Today I came across a nice problem in a piece of code one of our colleagues sent around asking for improvements. The problem consists of grouping a large List of lines according to some characteristics. Once the List grew large, the function which took care of the grouping took over 2 minutes to group the dataset.
The problem
Let’s first give a fictitious example of the domain and function that was wreaking havoc:
[code lang="scala"]
case class Container(lines: List[Contained])
case class Contained(key: String, value: String)
def group(ts: List[_]) = ts.foldLeft(List[Container]()) {
case (l: List[Container], r: Contained) =>
r match {
case Contained("", "") => l
case x @ Contained("", _) => {
l.init ++ List(Container(l.last.lines ::: x :: Nil))
}
case x : Contained => l ++ List(Container(List[Contained](x)))
case _ => l
}
}
[/code]
If the function was called on a suitably large list (100,000 items), execution time jumped to 130 seconds. Though the code is functionally sound, it isn’t all that optimized for Scala Lists. That leaves us with a number of possible optimizations:
- Replace each List with ListBuffer, making it effectively a mutable collection of mutable objects
- Make the Container object mutable by using a ListBuffer
- Optimize the function for Lists
Because the first and second scenarios don’t differ much, I’ll just present the first and last one here.
Fully mutable solution
[code lang="scala"]
case class Container(lines: ListBuffer[Contained])
case class Contained(key: String, value: String)
def group(ts: List[_]) = ts.foldLeft(ListBuffer[Container]()) {
case (l: ListBuffer[Container], r: Contained) =>
r match {
case Contained("", "") => l
case x @ Contained("", _) => {
l.last.lines.append(x)
l
}
case x : Contained => l.append(Container(ListBuffer[Contained](x))); l
case _ => l
}
}
[/code]
The execution speed over 100,000 items for this solution is around 350ms, quite an achievement by just using mutable objects.
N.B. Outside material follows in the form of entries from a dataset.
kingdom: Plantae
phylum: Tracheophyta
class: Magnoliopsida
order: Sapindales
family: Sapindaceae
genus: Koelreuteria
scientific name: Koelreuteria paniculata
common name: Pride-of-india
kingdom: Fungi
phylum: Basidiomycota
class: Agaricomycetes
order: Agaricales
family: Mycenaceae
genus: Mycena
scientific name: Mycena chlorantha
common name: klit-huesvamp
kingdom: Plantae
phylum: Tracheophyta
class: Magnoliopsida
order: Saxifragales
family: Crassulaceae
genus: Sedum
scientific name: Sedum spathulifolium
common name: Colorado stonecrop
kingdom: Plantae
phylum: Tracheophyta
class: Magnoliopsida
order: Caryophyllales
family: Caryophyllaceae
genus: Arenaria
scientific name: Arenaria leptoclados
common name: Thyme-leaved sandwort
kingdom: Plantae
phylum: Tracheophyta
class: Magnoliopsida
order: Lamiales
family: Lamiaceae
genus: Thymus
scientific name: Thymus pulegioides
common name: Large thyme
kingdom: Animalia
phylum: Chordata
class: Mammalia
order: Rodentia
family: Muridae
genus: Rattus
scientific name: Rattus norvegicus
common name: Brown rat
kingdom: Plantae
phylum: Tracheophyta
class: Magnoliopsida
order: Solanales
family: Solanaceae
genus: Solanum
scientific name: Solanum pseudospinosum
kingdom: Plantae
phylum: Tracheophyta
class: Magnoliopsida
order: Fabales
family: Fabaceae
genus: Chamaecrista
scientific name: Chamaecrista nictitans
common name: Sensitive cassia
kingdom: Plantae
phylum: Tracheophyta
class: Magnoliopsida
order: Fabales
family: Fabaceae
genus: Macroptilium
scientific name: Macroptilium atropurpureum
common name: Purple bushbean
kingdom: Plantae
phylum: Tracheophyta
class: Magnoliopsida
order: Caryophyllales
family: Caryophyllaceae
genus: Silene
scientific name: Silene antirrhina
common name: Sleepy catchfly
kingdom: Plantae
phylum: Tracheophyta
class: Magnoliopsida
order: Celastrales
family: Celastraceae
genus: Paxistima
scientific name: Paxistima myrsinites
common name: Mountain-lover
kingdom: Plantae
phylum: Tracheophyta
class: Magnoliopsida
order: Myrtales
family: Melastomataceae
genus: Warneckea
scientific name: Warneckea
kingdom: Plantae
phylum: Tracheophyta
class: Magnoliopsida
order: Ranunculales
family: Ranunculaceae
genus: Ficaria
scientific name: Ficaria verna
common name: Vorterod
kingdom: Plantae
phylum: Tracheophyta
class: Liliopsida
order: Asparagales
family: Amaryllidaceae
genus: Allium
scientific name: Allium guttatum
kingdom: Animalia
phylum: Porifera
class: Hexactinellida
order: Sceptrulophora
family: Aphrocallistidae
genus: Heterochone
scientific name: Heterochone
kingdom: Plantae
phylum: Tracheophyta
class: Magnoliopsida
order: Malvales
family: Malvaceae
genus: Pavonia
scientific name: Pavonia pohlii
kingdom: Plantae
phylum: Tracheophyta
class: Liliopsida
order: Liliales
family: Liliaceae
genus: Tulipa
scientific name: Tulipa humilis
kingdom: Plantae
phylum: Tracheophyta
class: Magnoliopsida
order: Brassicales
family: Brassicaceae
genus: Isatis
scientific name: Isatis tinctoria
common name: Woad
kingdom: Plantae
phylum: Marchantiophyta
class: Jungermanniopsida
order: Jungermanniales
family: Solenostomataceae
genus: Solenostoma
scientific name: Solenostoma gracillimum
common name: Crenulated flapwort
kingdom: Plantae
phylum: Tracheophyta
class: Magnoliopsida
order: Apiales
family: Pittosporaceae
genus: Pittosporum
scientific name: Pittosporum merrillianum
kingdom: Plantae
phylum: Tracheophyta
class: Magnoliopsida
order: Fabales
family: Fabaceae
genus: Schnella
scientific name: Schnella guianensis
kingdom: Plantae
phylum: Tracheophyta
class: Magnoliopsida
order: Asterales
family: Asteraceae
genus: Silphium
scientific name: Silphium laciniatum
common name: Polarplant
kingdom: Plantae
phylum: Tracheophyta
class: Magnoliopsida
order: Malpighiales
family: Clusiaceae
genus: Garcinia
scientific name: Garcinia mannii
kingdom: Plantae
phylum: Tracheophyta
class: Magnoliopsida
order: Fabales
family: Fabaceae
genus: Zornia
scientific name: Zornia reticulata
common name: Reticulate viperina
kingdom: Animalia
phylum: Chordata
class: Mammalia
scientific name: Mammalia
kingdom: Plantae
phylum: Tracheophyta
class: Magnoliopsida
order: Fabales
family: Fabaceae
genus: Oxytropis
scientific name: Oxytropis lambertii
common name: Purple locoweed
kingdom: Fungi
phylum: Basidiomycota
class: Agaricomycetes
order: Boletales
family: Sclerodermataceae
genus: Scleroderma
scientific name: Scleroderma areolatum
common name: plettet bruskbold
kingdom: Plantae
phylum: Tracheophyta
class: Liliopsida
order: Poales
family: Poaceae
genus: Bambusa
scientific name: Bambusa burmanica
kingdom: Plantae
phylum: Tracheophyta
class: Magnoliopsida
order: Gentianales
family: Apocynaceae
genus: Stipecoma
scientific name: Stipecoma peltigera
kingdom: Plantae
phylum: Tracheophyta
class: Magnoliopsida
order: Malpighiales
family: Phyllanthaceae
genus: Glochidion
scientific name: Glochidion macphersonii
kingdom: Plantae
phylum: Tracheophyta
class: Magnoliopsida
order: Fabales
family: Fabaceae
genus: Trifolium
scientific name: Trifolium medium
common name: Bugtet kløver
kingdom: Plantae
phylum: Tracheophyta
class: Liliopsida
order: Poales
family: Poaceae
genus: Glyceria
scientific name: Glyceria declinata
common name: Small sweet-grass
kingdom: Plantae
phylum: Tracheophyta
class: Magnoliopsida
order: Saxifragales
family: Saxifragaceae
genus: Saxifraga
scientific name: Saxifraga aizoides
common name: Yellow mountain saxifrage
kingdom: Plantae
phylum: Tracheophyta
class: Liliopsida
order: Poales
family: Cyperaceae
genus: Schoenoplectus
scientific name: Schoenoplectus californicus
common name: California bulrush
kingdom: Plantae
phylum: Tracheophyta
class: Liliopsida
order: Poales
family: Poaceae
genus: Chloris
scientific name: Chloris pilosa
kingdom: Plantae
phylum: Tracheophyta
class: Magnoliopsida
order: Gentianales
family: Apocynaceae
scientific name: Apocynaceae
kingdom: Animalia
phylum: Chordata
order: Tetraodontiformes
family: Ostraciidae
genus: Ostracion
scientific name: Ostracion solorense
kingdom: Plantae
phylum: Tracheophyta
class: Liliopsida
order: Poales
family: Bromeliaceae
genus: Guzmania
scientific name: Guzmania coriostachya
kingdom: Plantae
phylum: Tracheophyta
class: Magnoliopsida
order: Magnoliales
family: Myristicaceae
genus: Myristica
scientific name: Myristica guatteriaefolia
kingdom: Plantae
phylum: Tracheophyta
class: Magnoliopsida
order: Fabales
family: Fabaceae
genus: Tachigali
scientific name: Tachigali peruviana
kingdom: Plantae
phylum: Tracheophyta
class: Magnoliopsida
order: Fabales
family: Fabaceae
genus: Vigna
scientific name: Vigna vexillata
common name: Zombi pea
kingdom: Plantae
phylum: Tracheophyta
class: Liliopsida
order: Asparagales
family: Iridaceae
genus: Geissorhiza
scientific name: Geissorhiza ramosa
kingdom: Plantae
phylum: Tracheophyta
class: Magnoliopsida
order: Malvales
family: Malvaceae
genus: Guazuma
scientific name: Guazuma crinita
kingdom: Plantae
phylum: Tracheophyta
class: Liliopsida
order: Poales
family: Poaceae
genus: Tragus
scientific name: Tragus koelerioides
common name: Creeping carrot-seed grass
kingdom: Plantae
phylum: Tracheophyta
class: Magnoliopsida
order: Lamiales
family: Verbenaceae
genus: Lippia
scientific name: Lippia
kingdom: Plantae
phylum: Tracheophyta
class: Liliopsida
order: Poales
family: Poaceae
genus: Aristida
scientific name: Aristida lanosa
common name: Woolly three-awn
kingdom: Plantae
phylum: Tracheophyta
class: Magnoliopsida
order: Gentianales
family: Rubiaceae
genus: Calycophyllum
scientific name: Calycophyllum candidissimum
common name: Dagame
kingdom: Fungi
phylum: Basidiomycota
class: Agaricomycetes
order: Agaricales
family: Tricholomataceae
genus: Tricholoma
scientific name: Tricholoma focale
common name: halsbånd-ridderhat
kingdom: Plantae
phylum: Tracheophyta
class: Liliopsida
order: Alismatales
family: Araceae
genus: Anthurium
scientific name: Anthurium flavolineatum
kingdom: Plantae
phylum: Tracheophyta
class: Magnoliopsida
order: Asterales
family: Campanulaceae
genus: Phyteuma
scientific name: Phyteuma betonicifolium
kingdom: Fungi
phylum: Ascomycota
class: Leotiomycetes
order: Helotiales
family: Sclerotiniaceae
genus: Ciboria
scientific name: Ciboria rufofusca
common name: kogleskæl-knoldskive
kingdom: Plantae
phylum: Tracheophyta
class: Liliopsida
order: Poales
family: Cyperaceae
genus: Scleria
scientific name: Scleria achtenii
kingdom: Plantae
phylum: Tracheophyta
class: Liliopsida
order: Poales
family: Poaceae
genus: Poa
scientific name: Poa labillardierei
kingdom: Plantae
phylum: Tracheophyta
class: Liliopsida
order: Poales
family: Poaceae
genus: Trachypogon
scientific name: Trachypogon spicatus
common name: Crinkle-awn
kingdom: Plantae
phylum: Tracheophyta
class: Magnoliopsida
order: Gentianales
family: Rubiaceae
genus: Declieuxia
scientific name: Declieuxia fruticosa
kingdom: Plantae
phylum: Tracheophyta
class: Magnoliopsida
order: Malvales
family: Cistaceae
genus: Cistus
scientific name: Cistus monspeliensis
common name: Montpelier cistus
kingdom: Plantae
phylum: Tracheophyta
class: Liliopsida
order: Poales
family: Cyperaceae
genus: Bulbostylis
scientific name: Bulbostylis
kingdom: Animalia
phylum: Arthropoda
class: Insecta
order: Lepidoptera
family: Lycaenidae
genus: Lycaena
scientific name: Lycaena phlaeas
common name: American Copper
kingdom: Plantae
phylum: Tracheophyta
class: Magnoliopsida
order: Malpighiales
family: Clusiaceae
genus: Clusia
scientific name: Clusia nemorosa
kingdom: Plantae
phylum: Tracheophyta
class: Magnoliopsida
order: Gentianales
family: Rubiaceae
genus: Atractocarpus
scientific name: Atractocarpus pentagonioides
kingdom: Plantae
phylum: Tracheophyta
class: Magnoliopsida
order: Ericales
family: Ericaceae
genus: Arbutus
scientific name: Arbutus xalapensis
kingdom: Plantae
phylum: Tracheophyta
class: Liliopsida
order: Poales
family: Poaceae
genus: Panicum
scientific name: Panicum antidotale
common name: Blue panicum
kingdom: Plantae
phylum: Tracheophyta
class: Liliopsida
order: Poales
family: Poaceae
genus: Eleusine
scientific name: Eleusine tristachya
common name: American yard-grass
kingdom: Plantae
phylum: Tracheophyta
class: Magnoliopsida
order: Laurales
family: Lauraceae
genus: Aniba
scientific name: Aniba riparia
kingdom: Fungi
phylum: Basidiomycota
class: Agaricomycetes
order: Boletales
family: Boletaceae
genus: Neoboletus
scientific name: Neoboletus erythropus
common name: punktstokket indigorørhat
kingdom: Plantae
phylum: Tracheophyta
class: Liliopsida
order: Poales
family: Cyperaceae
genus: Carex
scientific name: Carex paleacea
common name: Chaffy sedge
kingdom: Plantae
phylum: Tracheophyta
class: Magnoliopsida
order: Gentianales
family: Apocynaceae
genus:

Optimizing the immutable function
The first two options improve the runtime speed considerably, but both make the objects mutable. This is an evil we can avoid if we take a closer look at the group function and the List operations it’s using. The two main operations the group function is using are: List.init and List.last. Let’s take a look at the operations on List and their complexity:
List.head | O(1) |
List.tail | O(1) |
List.last | O(n) |
List.init | O(n) |
List.reverse | O(n) |
We can easily rewrite the group function to use head and tail instead of last and init. Each is the other’s counterpart on a reversed list, ie.
[code lang="scala"]
list.init == list.reverse.tail.reverse
and
list.last == list.reverse.head
[/code]
If we just immediately build the reverse lists, we just need to reverse once at the end. And we’ve saved a lot of O(n) operations. Let’s have a look at the optimized version, without the final reversing:
[code lang="scala"]
def improvedGroup(ts: List[_]) = ts.foldLeft(List[Container]()) {
case (l: List[Container], r: Contained) =>
r match {
case Contained("", "") => l
case x @ Contained("", _) => {
List(Container(List(x) ++ l.head.lines)) ++ l.tail
}
case x : Contained => List(Container(List[Contained](x))) ++ l
case _ => l
}
}
[/code]
The only remaining problem now is that the List[Container] and the lines of the Container are both reversed, so in order to get the same result, the function needs to be adapted a bit more to:
[code lang="scala"]
def fastGroup(ts: List[_]) = improvedGroup(ts).reverse.map(x => Container(x.lines.reverse))
[/code]
Now the fastGroup function delivers the same results, and its runtime speed over 100,000 items is around 450ms.
I don’t know about you, but I prefer the last solution. Though you need to remember to put the elements in the right order again after the grouping, you don’t sacrifice immutability. It sometimes pays off to work towards a solution one step at a time, instead of trying to craft it all at once.